The way to alleviate congestion costs is to build more transmission as quickly and cheaply as possible. To do that, the state should again look to the benefits of competition.   

Competitive transmission development reduces costs by as much as 40%, the CPUC noted in a new concept paper prepared in response to Assemblymember Cottie Petrie-Norris’ AB 3264, a 2024 bill that ordered a report on ways to save money on transmission.

As we’ve discussed, competitive projects include cost-containment measures and penalties for delays. Those measures aren’t present in projects that are built by utilities without a competitive process. Yet only a small percentage of CAISO projects are competitively bid. The state should look at expanding the competitive portfolio to save money and build faster.

It’s not always easy to love transmission. It’s messy, complicated and can seem unapproachable. But it’s a part of the clean energy family, and the SB 100 report can give it the spotlight it deserves.

What's happening

EARTHQUAKE OF A REPORT: The release of the California Earthquake Authority’s highly anticipated report on California wildfire spending has been delayed from April 1 to April 7, according to the authority’s website.

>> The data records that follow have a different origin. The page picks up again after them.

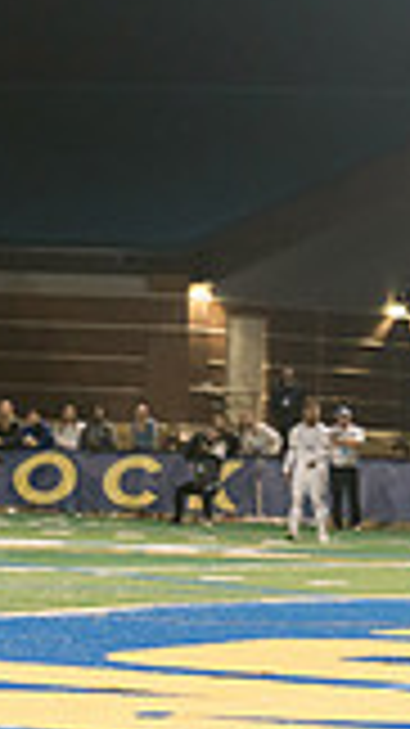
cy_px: 511
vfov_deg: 8.2
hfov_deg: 4.4
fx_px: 5069
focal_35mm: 262
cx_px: 1244
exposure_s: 1/160
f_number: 4
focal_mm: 70
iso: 2500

The wide-ranging report, ordered in last year’s Senate Bill 254, is relevant for clean energy primarily because of its implications for electric bills. Costs related to past wildfires and spending to prevent future wildfires are top drivers of California’s high electricity rates, according to the CPUC’s Public Advocates Office, and high electric bills make it more difficult to make the clean energy investments that California’s goals call for. 

Some lawmakers have called for shifting a portion of wildfire spending from electric bills to the general fund or other state sources as a way to alleviate some of the burden on lower-income ratepayers in particular. There’s also been talk of adjusting utilities’ liability for wildfires started by their equipment. The CPUC, in its take on SB 254 in January, offered good ideas for socializing wildfire cost burdens more equitably and changing the strict standard of liability for utilities.

The CEA is heading up the report because it administers the California Wildfire Fund. The fund was created in 2019 to help pay for claims related to utility-caused wildfires and to prevent utility bankruptcies. We’ll plan to give you our take on the report when it’s published.

TUNE IN: A packed agenda for the Utilities and Energy Committee hearing on April 8 includes AB 2493, the proposal from ACP-CA and the Union of Concerned Scientists to address interconnection delays.